There are efficient methods for PermGroups for the functions in, length, elements, position_class. The function on_classes determines the permutation of the conjugacy classes effected by an automorphism. Finally, we give application to the group of simultaneous row and column permutations of a matrix: see stab_onmats, Perm.
finally, benchmarks on julia 1.9
julia> @btime collect(symmetric_group(8));
1.921 ms (50128 allocations: 3.29 MiB)
julia> @btime words(symmetric_group(8));
6.441 ms (80971 allocations: 10.88 MiB)
julia> @btime elements(symmetric_group(8)); # Gap takes 8 ms
1.565 ms (49539 allocations: 3.71 MiB)
julia> rubik_gens=[
perm"(1,3,8,6)(2,5,7,4)(9,33,25,17)(10,34,26,18)(11,35,27,19)",
perm"(9,11,16,14)(10,13,15,12)(1,17,41,40)(4,20,44,37)(6,22,46,35)",
perm"(17,19,24,22)(18,21,23,20)(6,25,43,16)(7,28,42,13)(8,30,41,11)",
perm"(25,27,32,30)(26,29,31,28)(3,38,43,19)(5,36,45,21)(8,33,48,24)",
perm"(33,35,40,38)(34,37,39,36)(3,9,46,32)(2,12,47,29)(1,14,48,27)",
perm"(41,43,48,46)(42,45,47,44)(14,22,30,38)(15,23,31,39)(16,24,32,40)"];
julia> @btime length(Int128,Group(rubik_gens)) # Gap takes 5ms
4.906 ms (104874 allocations: 13.64 MiB)
43252003274489856000
Note the use of Int128 in length: the computation does not fit in an Int64.
#
PermGroups.Perms.last_moved — Method.
last_moved(a::Perm) is the largest integer moved by a
last_moved(G::PermGroup) the largest moved point by any g∈ G
#
Base.in — Method.
x in G for G a group: whether x is an element of G
#
PermGroups.on_classes — Function.
on_classes(G, aut)
aut is an automorphism of the group G (for a permutation group, this could be given as a permutation normalizing G). The result is the permutation of 1:nconjugacy_classes(G) induced by aut.
julia> W=Group(Perm(1,2),Perm(2,3),Perm(4,5),Perm(5,6))

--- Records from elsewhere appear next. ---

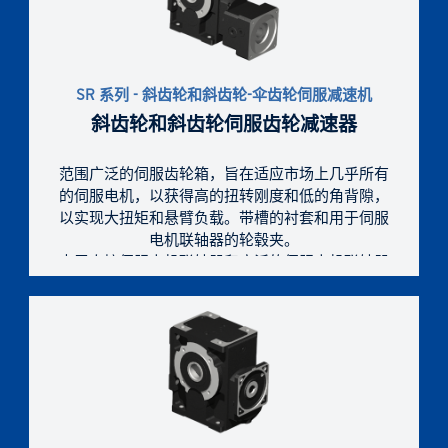
SR 系列 - 斜齿轮和斜齿轮-伞齿轮伺服减速机
斜齿轮和斜齿轮伺服齿轮减速器
范围广泛的伺服齿轮箱，旨在适应市场上几乎所有
的伺服电机，以获得高的扭转刚度和低的角背隙，
以实现大扭矩和悬臂负载。带槽的衬套和用于伺服
电机联轴器的轮毂夹。
由于直接伺服电机联轴器和广泛的伺服电机联轴器
尺寸范围，增强了尺寸紧凑性。
凭借全面的尺寸、齿轮级、传动比、设计和非标准
设计，提供正确的技术解决方案。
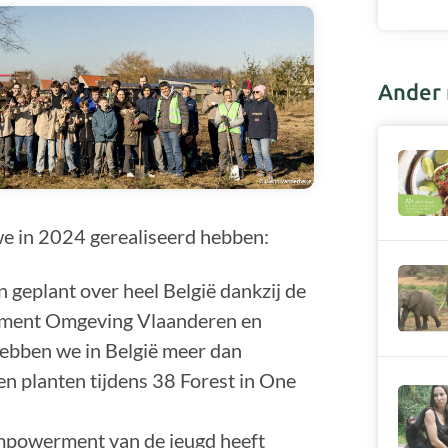
Ander 
we in 2024 gerealiseerd hebben:
geplant over heel België dankzij de
ement Omgeving Vlaanderen en
ebben we in België meer dan
n planten tijdens 38 Forest in One
empowerment van de jeugd heeft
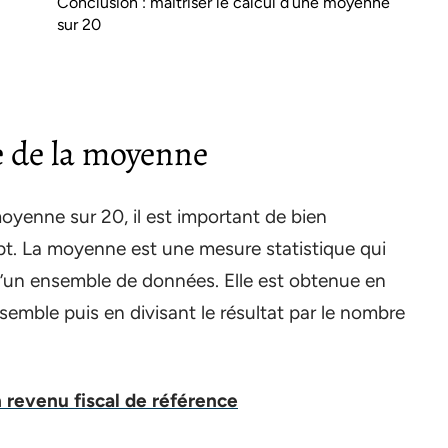
Conclusion : maîtriser le calcul d’une moyenne
sur 20
e de la moyenne
oyenne sur 20, il est important de bien
t. La moyenne est une mesure statistique qui
d’un ensemble de données. Elle est obtenue en
semble puis en divisant le résultat par le nombre
revenu fiscal de référence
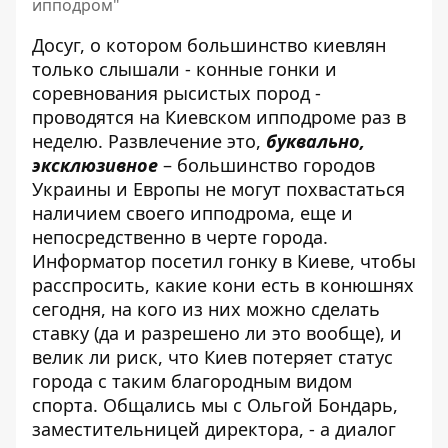
ипподром"
Досуг, о котором большинство киевлян
только слышали - конные гонки и
соревнования рысистых пород -
проводятся на Киевском ипподроме раз в
неделю. Развлечение это,
буквально,
эксклюзивное
– большинство городов
Украины и Европы не могут похвастаться
наличием своего ипподрома
, еще и
непосредственно в черте города.
Информатор посетил гонку в Киеве, чтобы
расспросить, какие кони есть в конюшнях
сегодня, на кого из них можно сделать
ставку (да и разрешено ли это вообще), и
велик ли риск, что Киев потеряет статус
города с таким благородным видом
спорта. Общались мы с Ольгой Бондарь,
заместительницей директора, - а диалог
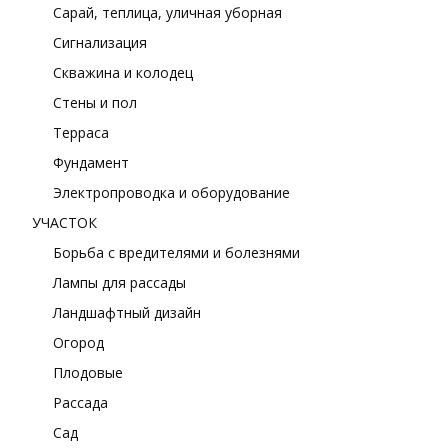
Сарай, теплица, уличная уборная
Сигнализация
Скважина и колодец
Стены и пол
Терраса
Фундамент
Электропроводка и оборудование
УЧАСТОК
Борьба с вредителями и болезнями
Лампы для рассады
Ландшафтный дизайн
Огород
Плодовые
Рассада
Сад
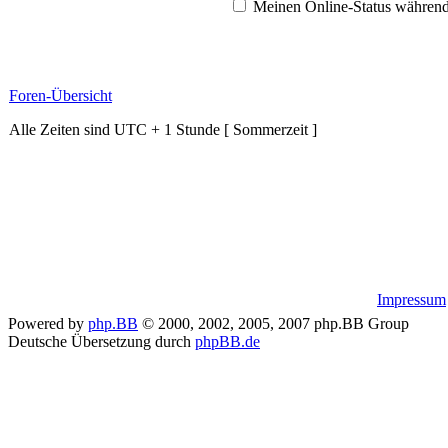
Meinen Online-Status während
Foren-Übersicht
Alle Zeiten sind UTC + 1 Stunde [ Sommerzeit ]
Impressum
Powered by
php.BB
© 2000, 2002, 2005, 2007 php.BB Group
Deutsche Übersetzung durch
phpBB.de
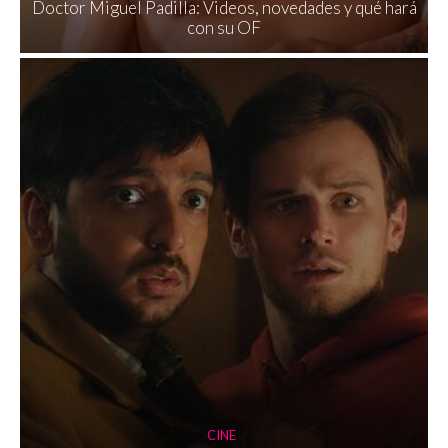
Doctor Miguel Padilla: Videos, novedades y qué hará
con su OF
CINE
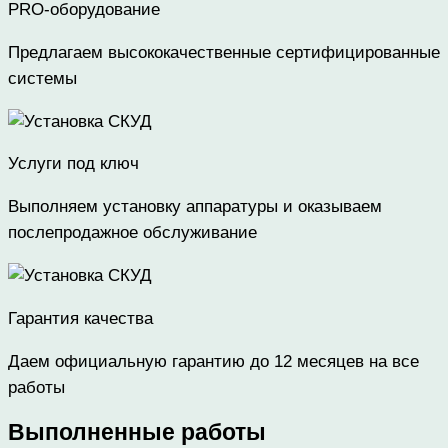
PRO-оборудование
Предлагаем высококачественные сертифицированные
системы
Услуги под ключ
Выполняем установку аппаратуры и оказываем
послепродажное обслуживание
Гарантия качества
Даем официальную гарантию до 12 месяцев на все
работы
Выполненные работы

Group((1,2),(2,3),(4,5),(5,6))
julia> on_classes(W,Perm(1,4,2,5,3,6))
(2,4)(3,7)(6,8)
#
PermGroups.symmetric_group — Function.
symmetric_group(n::Int) The symmetric group of degree n
#
PermGroups.Perms.onmats — Function.
onmats(m::AbstractMatrix,g::Perm) synonym for invpermute(m,g;dims=(1,2)) or invpermute(m,g,g).
#
PermGroups.stab_onmats — Function.
stab_onmats([G,]M;extra=nothing)
If onmats(m,p)=^(M,p;dims=(1,2)), and the argument G is given (which should be a PermGroup) this is just a fast implementation of centralizer(G,M,onmats). If G is omitted it is taken to be symmetric_group(size(M,1)). The program uses sophisticated algorithms, and can handle matrices up to 80×80. If a list extra is given the result centralizes also extra.
julia> stab_onmats((1:30)'.*(1:30).%15)
Group((1,16),(4,19),(11,26),(14,29),(2,17),(7,22),(8,23),(13,28),(6,21),(9,24),(1,4)(2,8)(3,12)(6,9)(7,13)(11,14)(16,19)(17,23)(18,27)(21,24)(22,28)(26,29),(3,18),(12,27),(1,11)(2,7)(4,14)(5,10)(8,13)(16,26)(17,22)(19,29)(20,25)(23,28),(5,20),(10,25),(15,30))
#
PermGroups.Perm_onmats — Function.
Perm_onmats(M, N[, m ,n])
returns p such that onmats(N,p)=M if it exists, nothing otherwise; so is just an efficient version of transporting_elt(symmetric_group(size(M,1)),N,M,onmats) If in addition the vectors m and n are given, p should satisfy invpermute(n,p)=m.
#
PermGroups.ProdIterator — Type.
A ProdIterator([i₁,…,iₙ]) takes a list i₁,…,iₙ of iterators and iterates on all the products i₁[j₁]*…*iₙ[jₙ] (where the inner loop jₙ runs the fastest). It tries to be fast by re-using partial products i₁[j₁]*…*iₖ[jₖ] for k<n.
It is used internally for iterating over a permutation group.